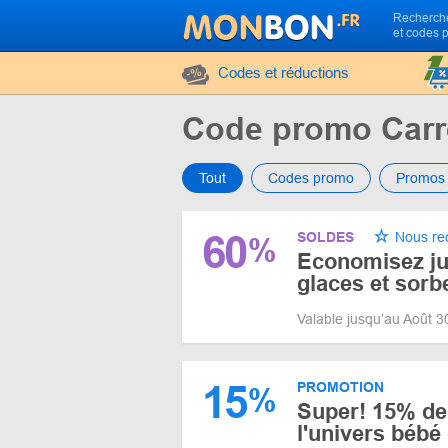
Recherche
et codes 
Codes et réductions
Code promo Carr
Tout
Codes promo
Promos
60
SOLDES
Nous r
%
Economisez ju
glaces et sorb
Valable jusqu’au Août 
15
PROMOTION
%
Super! 15% de 
l'univers bébé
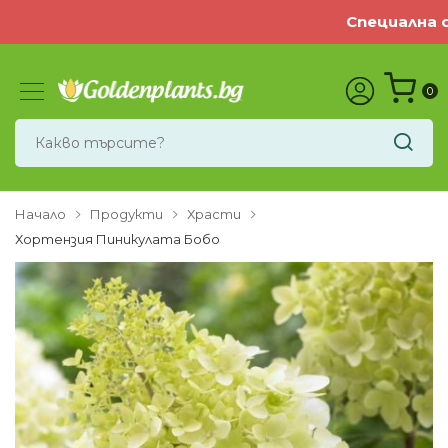
Специална оф
0
Начало
Продукти
Храсти
Хортензия Пиникулата Бобо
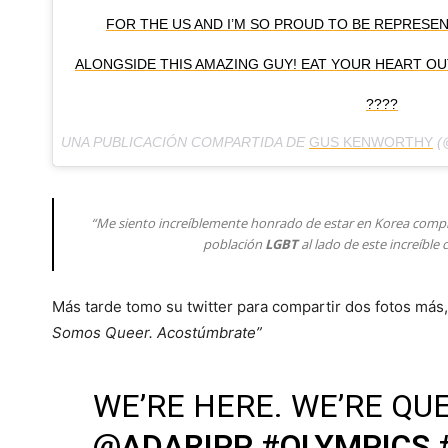
FOR THE US AND I’M SO PROUD TO BE REPRES
ALONGSIDE THIS AMAZING GUY! EAT YOUR HEART O
???️‍?
UNA PUBLICACIÓN COMPARTIDA DE
GUS KENWORTHY
(
“Me siento increíblemente honrado de estar en Korea compi
población
LGBT
al lado de este increíble
Más tarde tomo su twitter para compartir dos fotos más,
Somos Queer. Acostúmbrate”
WE’RE HERE. WE’RE QUE
@ADARIPP
#OLYMPICS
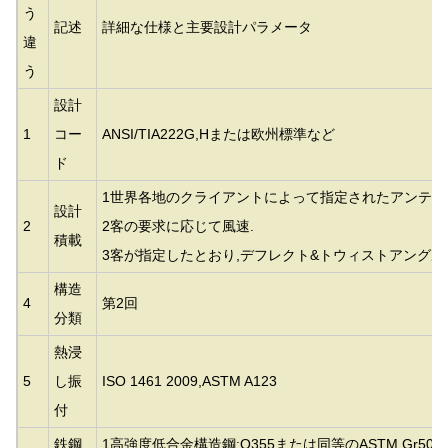
う
記述
詳細な仕様と主要設計パラメータ
違
う
設計
1
コー
ANSI/TIA222G,Hまたは欧州標準など
ド
1世界各地のクライアントによって指定されたアンテナ
設計
2
2客の要求に応じて風速.
積載
3客が指定したとおり,デフレクト&トウィストアングル,
構造
4
第2回
分類
熱浸
5
し振
ISO 1461 2009,ASTM A123
付
鉄鋼
1高強度低合金構造鋼:Q355または同等の
ASTM Gr50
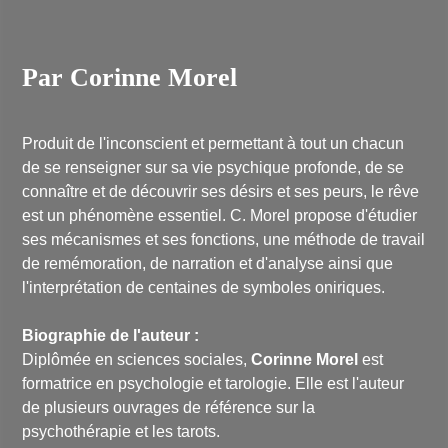
Par Corinne Morel
Produit de l'inconscient et permettant à tout un chacun
de se renseigner sur sa vie psychique profonde, de se
connaître et de découvrir ses désirs et ses peurs, le rêve
est un phénomène essentiel. C. Morel propose d'étudier
ses mécanismes et ses fonctions, une méthode de travail
de remémoration, de narration et d'analyse ainsi que
l'interprétation de centaines de symboles oniriques.
Biographie de l'auteur :
Diplômée en sciences sociales,
Corinne Morel
est
formatrice en psychologie et tarologie. Elle est l'auteur
de plusieurs ouvrages de référence sur la
psychothérapie et les tarots.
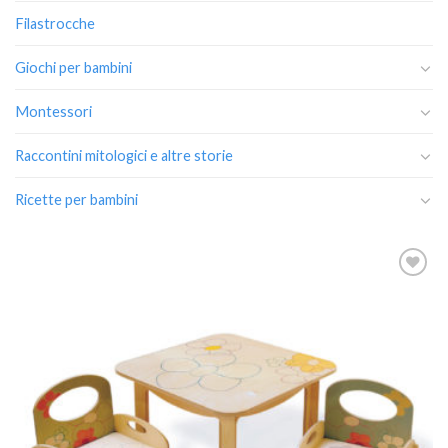
Filastrocche
Giochi per bambini
Montessori
Raccontini mitologici e altre storie
Ricette per bambini
Aggiungi
alla lista
dei
desideri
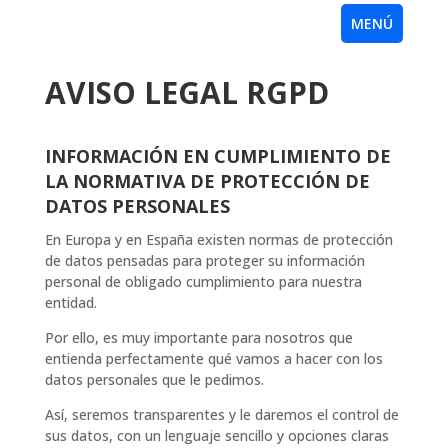
AVISO LEGAL RGPD
INFORMACIÓN EN CUMPLIMIENTO DE
LA NORMATIVA DE PROTECCIÓN DE
DATOS PERSONALES
En Europa y en España existen normas de protección
de datos pensadas para proteger su información
personal de obligado cumplimiento para nuestra
entidad.
Por ello, es muy importante para nosotros que
entienda perfectamente qué vamos a hacer con los
datos personales que le pedimos.
Así, seremos transparentes y le daremos el control de
sus datos, con un lenguaje sencillo y opciones claras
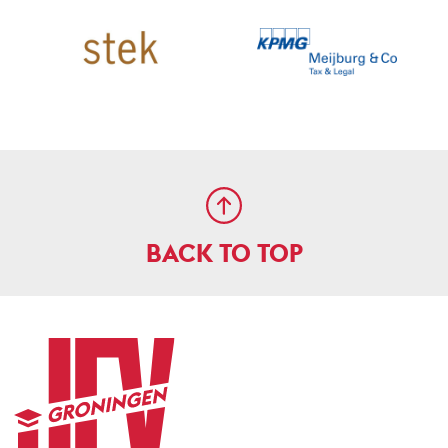
BACK TO TOP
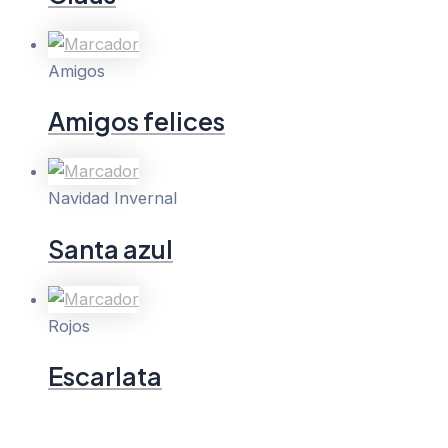
Amigos
Amigos felices
Navidad Invernal
Santa azul
Rojos
Escarlata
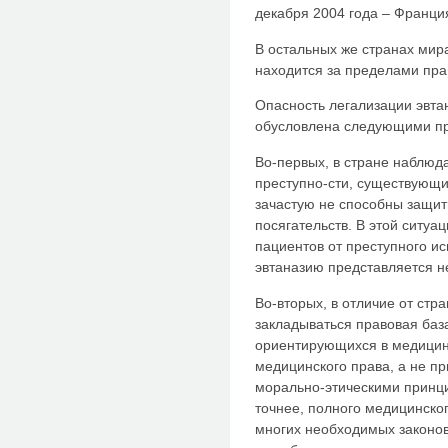
декабря 2004 года – Франци
В остальных же странах мира
находится за пределами пра
Опасность легализации эвта
обусловлена следующими п
Во-первых, в стране наблюд
преступно-сти, существующи
зачастую не способны защит
посягательств. В этой ситу
пациентов от преступного и
эвтаназию представляется н
Во-вторых, в отличие от стр
закладываться правовая баз
ориентирующихся в медицин
медицинского права, а не 
морально-этическими принци
точнее, полного медицинско
многих необходимых законо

═══

What to produce:
Lay out the text read from all the records above as a numbered list, one line per item, with blank lines left out and the pictures omitted.

Your response:
1. Recherche
2. et codes 
3. Codes et réductions
4. Code promo Carr
5. Tout
6. Codes promo
7. Promos
8. 60
9. SOLDES
10. Nous r
11. %
12. Economisez ju
13. glaces et sorb
14. Valable jusqu’au Août 
15. 15
16. PROMOTION
17. %
18. Super! 15% de 
19. l'univers bébé
20. Специална оф
21. 0
22. Начало
23. Продукти
24. Храсти
25. Хортензия Пиникулата Бобо
26. FOR THE US AND I’M SO PROUD TO BE REPRES
27. ALONGSIDE THIS AMAZING GUY! EAT YOUR HEART O
28. ???️‍?
29. UNA PUBLICACIÓN COMPARTIDA DE
30. GUS KENWORTHY
31. (
32. “Me siento increíblemente honrado de estar en Korea compi
33. población
34. LGBT
35. al lado de este increíble
36. Más tarde tomo su twitter para compartir dos fotos más,
37. Somos Queer. Acostúmbrate”
38. WE’RE HERE. WE’RE QUE
39. @ADARIPP
40. #OLYMPICS
41. う
42. 記述
43. 詳細な仕様と主要設計パラメータ
44. 違
45. う
46. 設計
47. 1
48. コー
49. ANSI/TIA222G,Hまたは欧州標準など
50. ド
51. 1世界各地のクライアントによって指定されたアンテナ
52. 設計
53. 2
54. 2客の要求に応じて風速.
55. 積載
56. 3客が指定したとおり,デフレクト&トウィストアングル,
57. 構造
58. 4
59. 第2回
60. 分類
61. 熱浸
62. 5
63. し振
64. ISO 1461 2009,ASTM A123
65. 付
66. 鉄鋼
67. 1高強度低合金構造鋼:Q355または同等の
68. ASTM Gr50
69. Par Corinne Morel
70. Produit de l'inconscient et permettant à tout un chacun
71. de se renseigner sur sa vie psychique profonde, de se
72. connaître et de découvrir ses désirs et ses peurs, le rêve
73. est un phénomène essentiel. C. Morel propose d'étudier
74. ses mécanismes et ses fonctions, une méthode de travail
75. de remémoration, de narration et d'analyse ainsi que
76. l'interprétation de centaines de symboles oniriques.
77. Biographie de l'auteur :
78. Diplômée en sciences sociales,
79. Corinne Morel
80. est
81. formatrice en psychologie et tarologie. Elle est l'auteur
82. de plusieurs ouvrages de référence sur la
83. psychothérapie et les tarots.
84. Filastrocche
85. Giochi per bambini
86. Montessori
87. Raccontini mitologici e altre storie
88. Ricette per bambini
89. Aggiungi
90. alla lista
91. dei
92. desideri
93. AVISO LEGAL RGPD
94. INFORMACIÓN EN CUMPLIMIENTO DE
95. LA NORMATIVA DE PROTECCIÓN DE
96. DATOS PERSONALES
97. En Europa y en España existen normas de protección
98. de datos pensadas para proteger su información
99. personal de obligado cumplimiento para nuestra
100. entidad.
101. Por ello, es muy importante para nosotros que
102. entienda perfectamente qué vamos a hacer con los
103. datos personales que le pedimos.
104. Así, seremos transparentes y le daremos el control de
105. sus datos, con un lenguaje sencillo y opciones claras
106. BACK TO TOP
107. Amigos
108. Amigos felices
109. Navidad Invernal
110. Santa azul
111. Rojos
112. Escarlata
113. декабря 2004 года – Франци
114. В остальных же странах мира
115. находится за пределами пра
116. Опасность легализации эвта
117. обусловлена следующими п
118. Во-первых, в стране наблюд
119. преступно-сти, существующи
120. зачастую не способны защит
121. посягательств. В этой ситу
122. пациентов от преступного и
123. эвтаназию представляется н
124. Во-вторых, в отличие от стр
125. закладываться правовая баз
126. ориентирующихся в медицин
127. медицинского права, а не 
128. морально-этическими принци
129. точнее, полного медицинско
130. многих необходимых законо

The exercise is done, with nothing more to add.